Disengagement is far from a new phenomenon, but there’s a brand-new version of it sweeping the globe that I like to call “Disengagement 2.0.”
Between the rise of the gig economy and the digital workforce, workplace drama and vendettas with bosses are no longer the primary causes of employee disengagement. Today, the main culprit is poor internal communication.
Modern employees are frustrated because traditional newsletters and mass emails don’t sufficiently keep them in the loop.
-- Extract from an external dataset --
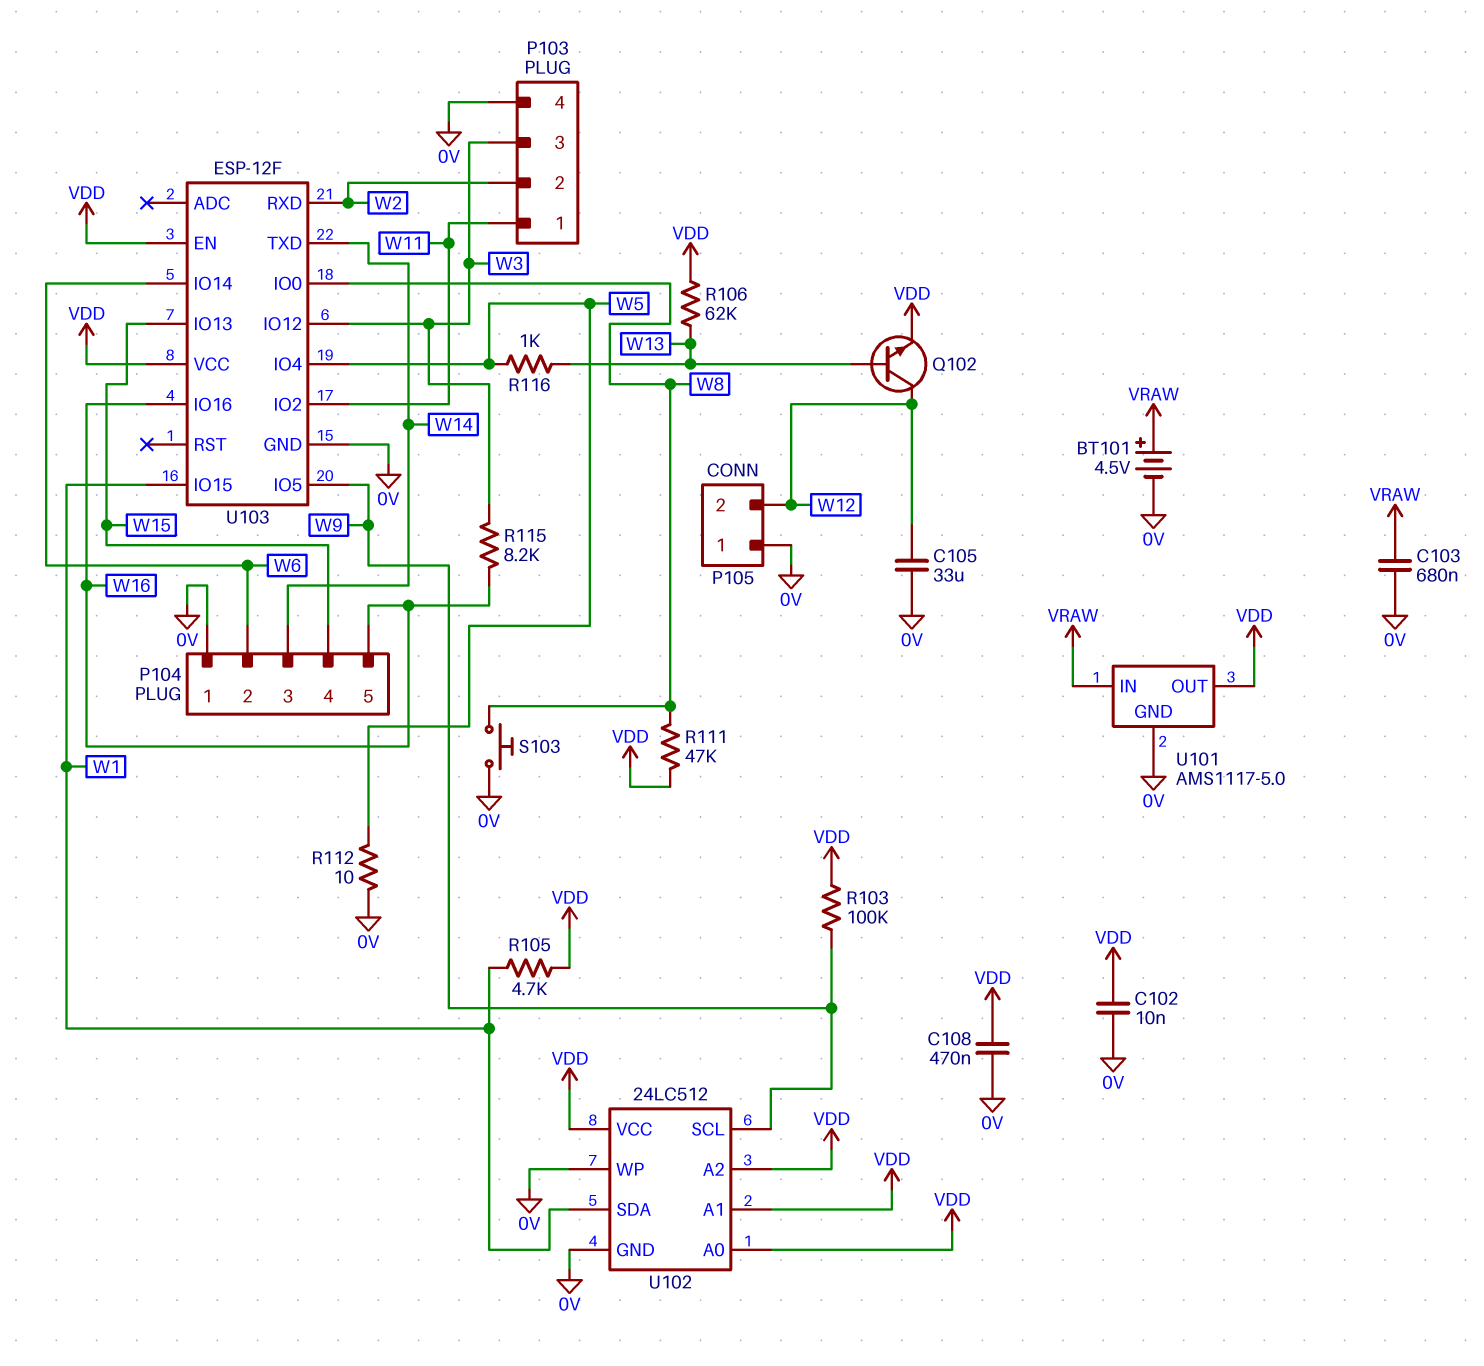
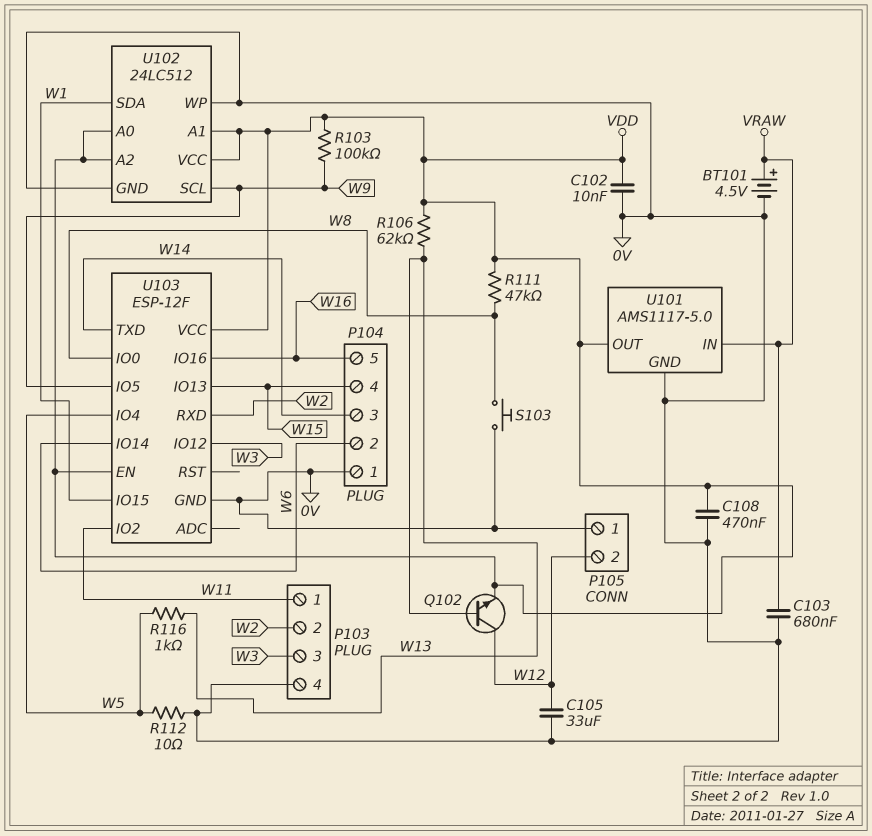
R105: 4.7k (VDD, W1) -> none
R115: 8.2k (W3, W16) -> none

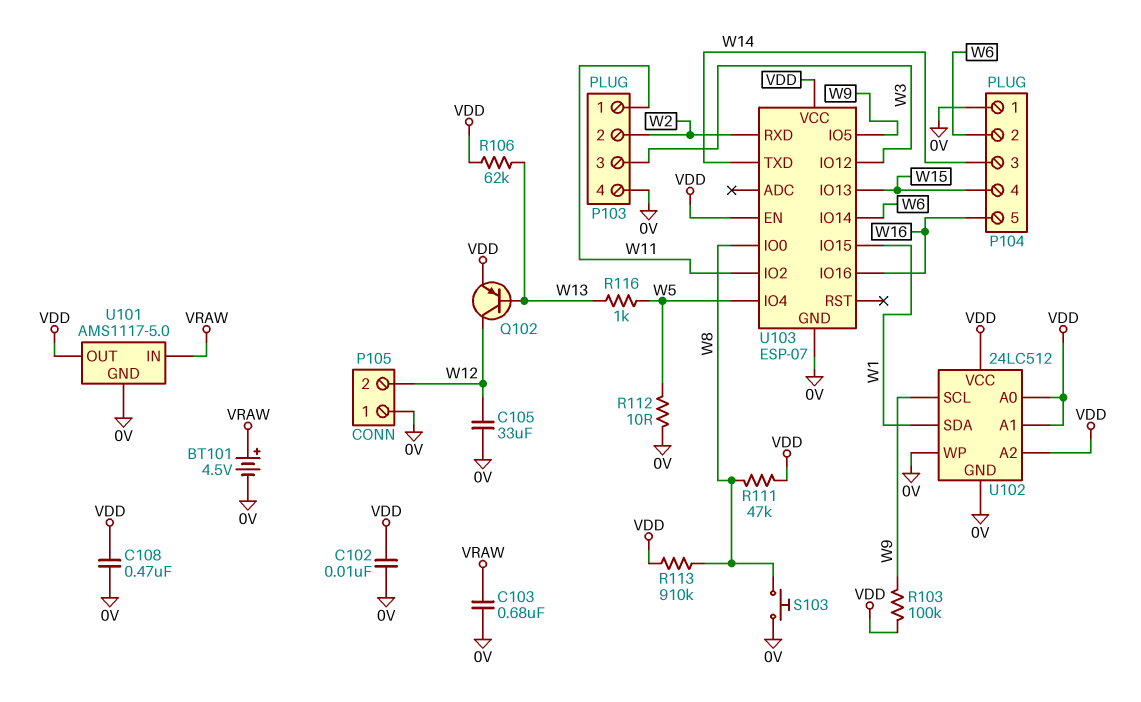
Q102: NPN (B W13, C W12, E VDD) -> PNP (B W13, C W12, E VDD)
R113: none -> 910k (VDD, W8)
U103: ESP-12F -> ESP-07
They don’t know what’s going on at their companies, and they can’t see how their jobs fit into the greater plan.
It’s easy to bombard workers with generic content through generic channels, but what they really need is relevant, customized material that’s fast and easy to consume.
Early Warning Signs (and Consequences) of Disengagement
Disengagement isn’t always easy to detect; employees aren’t just going to stand up and shout, “I hate working here!” High turnover and low longevity are big clues, but there are also some subtle signs to look out for.
- Disengaged workers will frequently come in late and slip out early.
- They’d rather be on their cellphones than work toward the company’s success.
- They don’t ask many questions during meetings because they’ve stopped caring, and they won’t take initiative or help other employees.
A disengaged workforce isn’t a cohesive workforce; it’s a collection of isolated cliques.
It may be tempting to shrug and say, “As long as they do their jobs, who cares if they’re disengaged?” Well, you’d probably change your mind if you knew how much money they’re costing you. Gallup estimates that disengaged employees cost U.S. businesses somewhere between $450 and $550 billion annually.
It literally pays to have engaged employees, as an engaged workforce is more productive, has higher retention, and experiences lower absentee rates. It also encounters fewer safety incidents and fewer product defects.
Clearly, creating engaged employees should be a top priority for all business leaders, and a great way to do this is by upgrading your internal communications strategy.
Modernize Your Communications for Modern Employees
Flyers, mass emails, intranets, and other old-school forms of communication don’t provide today’s employees with the engagement spark they need. Here are two must-have ingredients of a modern internal communication strategy:
- Mobility — Today’s employees are digital natives, which means they prefer mobile communications such as SMS, IM, video, and small pieces of content. Given that 80 percent of smartphone users check their phones within 15 minutes of waking up, and 53 percent would prefer to lose their sense of smell than their access to social media, it only makes sense for mobility to be an essential part of your communication strategy. Zap your content straight to your employees’ phones.
- Creativity — Word docs, PDFs, and newsletters are surefire ways to create boredom rather than engagement. In their free time, your employees spend hours on their phones reading listicles, laughing at GIFs, and watching short-form videos. Why shouldn’t your content emulate these formats? The declining human attention span is a very real thing, so stop sending lengthy, bland content to your employees and start engaging them with stimulating visuals and succinct messages.
It’s human nature for employees to want to understand their jobs and how their work contributes to the big-picture success of the organization. And now that so many of them have gone remote, informing and engaging them has become a tricky — but not impossible — task for communicators.
Keeping the above two strategies in mind will lead to the creation of engaging, relevant content that both excites and informs the modern workforce.